DAYTONA BEACH, Fla. — As far back as 1902 Daytona Beach was in the public eye. It was the proving ground for the automobile engine; its 23 miles of firm sand beach were ideal for setting speed records.

Racing moved off the beach in 1959. You can still drive 18 of the 23 miles, but you have to do it at 10 m.p.h.

In the early '60s Daytona decided to try to attract a new crowd--the thousands of students who head for the sun during spring break. To make students aware of the welcome, a businessman headed down to the popular Fort Lauderdale area, rented a boat and, in front of Fort Lauderdale's beach, released thousands of table-tennis balls imprinted with Daytona's invitation.

This year about 350,000 students are expected to descend on the area between mid-February and early April for free concerts, various contests and frolicking in the sun, sand and surf.

Concerts by the Sea

Many of the free concerts are held at Dayton's beachside band shell. It can hold 5,000, but up to 30,000 can attend by gathering on the adjoining beach. The costs are covered by major companies such as breweries. The peak concert period is under way, Monday through Friday, until the end of this month.

MTV will broadcast from Daytona Beach until next Sunday. It will also sponsor contests at a variety of places, and a concert on Saturday.

From today through March 22, Expo America will be held at the Ocean Center. This free event offers major product producers a chance to promote their wares to the student consumer through entertainment, samples and demonstrations.

'Party Ship'

Almost nightly until April 9, the "Party Ship" will set sail with 500 spring-breakers. This ship has been sold out every night of the spring break for the last four years.

For $17 you get transportation to and from your hotel, a four-hour cruise and free drinks between 9 p.m. and 11 p.m. The ship has three decks, two bars and a dance floor. You need to book at least two days in advance; call (904) 255-1997.

One of the most popular beach bars is Penrod's. In the hotel lobby during mid-March you'll find 25 promotional exhibitors. At the pool there will be various contests along with live music, and in the parking lot will be a driving competition.

The drinking age in Florida is 21. At bars such as Penrod's you can enter at 18, but you're given a special stamp so bartenders know that you can't be served.

You can take a minibus tour of Daytona International Speedway for $1 any day except when races or testing are scheduled.

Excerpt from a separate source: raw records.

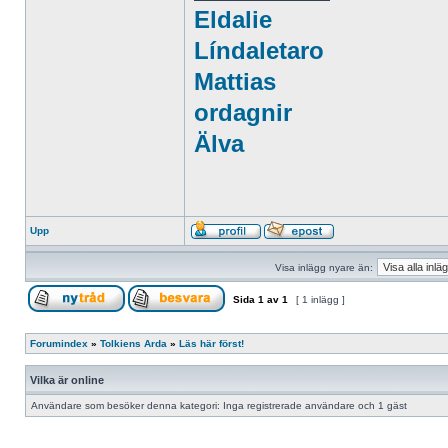
Eldalie
Líndaletaro
Mattias
ordagnir
Älva
Upp
Visa inlägg nyare än:
Sida
1
av
1
[ 1 inlägg ]
Forumindex
»
Tolkiens Arda
»
Läs här först!
Vilka är online
Användare som besöker denna kategori: Inga registrerade användare och 1 gäst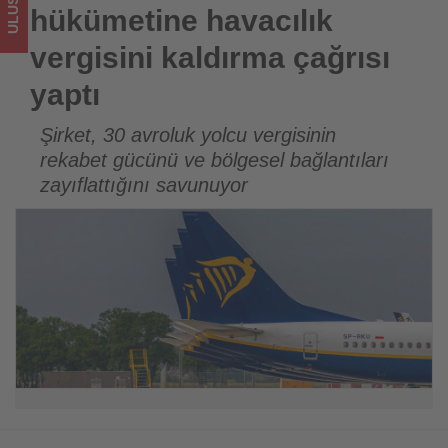
sizler
hükümetine havacılık
için
vergisini kaldırma çağrısı
turizmde
yaptı
olup
Şirket, 30 avroluk yolcu vergisinin
rekabet gücünü ve bölgesel bağlantıları
bitenleri
zayıflattığını savunuyor
takip
ediyor!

The beach was recently designated a seaside park. During peak holiday periods there's a $3 charge to drive a vehicle on it--no charge for walkers. On April 2 it will be packed with runners; the 5K Easter Beach Run attracts about 5,000 competitors each year.

Other Attractions

Not only is Daytona Beach one of the less expensive resort areas of Florida but it also has the advantage of being within easy reach of many of Florida's most popular tourist attractions. So if you need a break from the beach, here's where you can go:

Only about 53 miles inland from Daytona is the Orlando area where you'll find Disney World, Epcot Center and Sea World, the world's largest marine-life park. Even closer to Daytona, south along the coast, is the Kennedy Space Center.

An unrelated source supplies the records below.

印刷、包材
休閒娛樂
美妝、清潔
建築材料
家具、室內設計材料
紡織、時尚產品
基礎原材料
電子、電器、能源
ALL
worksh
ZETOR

Reaching these sites without a car isn't a problem. Several Daytona tour companies will pick up from major hotels and provide transportation and entrance fee packages, or transportation only.

For example, Atlas Bus service can get you to Disney World and back for $18. A-1 Bus Tours offers a package, including entrance to the Magic Kingdom or Epcot Center, for $48. Normally a one-day "passport" to visit either the Magic Kingdom or Epcot Center would cost $28 for an adult.

Transportation only to Kennedy Space Center's Spaceport U.S.A. costs $18 and is available from Atlas Tours on Thursdays.

A-1 Tours provides transport and a tour on Wednesdays for $21. Entrance and some tours at the center are free, but if you want to see the IMAX film with footage shot from the space shuttle, there is a charge of $2.75. A bus tour of the site is $4.

Return transportation to Sea World is $18; an A-1 Bus Tour with entrance fees is $34. The regular adult entrance fee is $21.95.

You must book tours or transportation to these sites at least a day in advance. Bookings can be made at most major hotels.